The 2021 edition of Krake Festival gets underway today. Featuring four days of gigs, club nights, live streams and call-ins, this small-scale city festival has always had a larger-than-life attitude thanks to its signature sense of humour and heavy-hitting lineup.
Of all the acts involved this year, few fit the bill so snuggly as the ever-cryptic Istanbul Ghetto Club. Their signature sound floats in the surprisingly large and seductive space somewhere between acid synth and a Mediterranean wedding.
Ahead of their performance this weekend, we catch up with the mysterious masked unit to see what makes them tick.
Can you tell us about the origins of how you met and started collaborating?
Welcome to Istanbul Ghetto Club, I will be your servant to answer the questions today.
In answer to your question, maybe it’s hard to imagine but we met how human beings meet in Berlin, in WGs, Spätis, concerts, exhibitions, openings and Berghain. Not on Tinder though.
What’s behind the name Istanbul Ghetto Club?
If we deconstruct it word by word; as you know Istanbul is not Constantinopolis anymore. Ghetto is a less painful place where we are gentrified slowly, maybe Neukölln since we started here.
And the club? Berghain, the one and the only.
Istanbul Ghetto Club is a playground, from rave culture to acid house, Afrobeat to techno.
How different is the atmosphere of live performance in Berlin compared to Istanbul? Is your music received differently?
We have never played in Istanbul as Istanbul Ghetto Club, it’s a taboo in the holy book of Istanbul Ghetto Club – the day hasn’t yet come. We first have to conquer the world.
Your music is a mix of different styles, what would you say are your biggest influences?
Istanbul Ghetto Club is a playground on our side, from rave culture to acid house or from Afrobeat to techno.
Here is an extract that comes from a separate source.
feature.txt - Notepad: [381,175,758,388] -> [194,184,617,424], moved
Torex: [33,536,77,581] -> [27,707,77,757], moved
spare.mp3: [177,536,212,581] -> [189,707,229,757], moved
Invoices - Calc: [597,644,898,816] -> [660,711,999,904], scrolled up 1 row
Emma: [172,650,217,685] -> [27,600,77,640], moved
Of course, we have been exposed to Anatolian, Greek and Middle Eastern tunes since our childhood, it’s natural and organic within us; we do not force ourselves to mix any styles. There is no recipe, we are born to do it, this is also how mixed we are.
One of the most compelling elements of Istanbul Ghetto Club is the mystique. Why do you perform in masks?
Everybody wears a mask, even your Späti Abi. He might smile to your face but do you know what he says behind your back? (We know.)
We choose to set ourselves free by breathing behind the mask. And, as a bonus, less oxygen provides a different kind of brain high, which is precious.
You guys have to give it a try.
A part of that is the erotic edge that your performances have. People are used to that energy in club music, but not necessarily in music with influences from other cultures. Why do you think that’s so surprising to some people?
It’s also surprising to us, because what we secretly plan before going on stage is to go with the flow and survive, nothing else.
People are forcing themselves to put everything in certain boxes and this is what we don’t do.
We obviously enjoy displacing all these unnecessary boundaries with our existence and an unintentional sarcasm that probably comes from our improvised way of living.
A robot can be a belly dancer and a belly dancer can do a robot dance. If you put this feeling in a cage it will die, so Berlin is the place to let it fly.
Neukölln is not Europe. It’s neither east, nor west.
You’ll be streaming live from Sameheads, a Neukölln venue known for interesting artistic mixes that seem to match your particular energy. What is Neukölln to you?
Neukölln is not Europe. It’s neither east, nor west. It should be another country because it definitely doesn’t belong to Germany, and Sameheads is so precious, we feel at home there.
What’s coming up next for Istanbul Ghetto Club?
Track by track, an album is on the way. 2022 is the year. May the seatbelt be with you.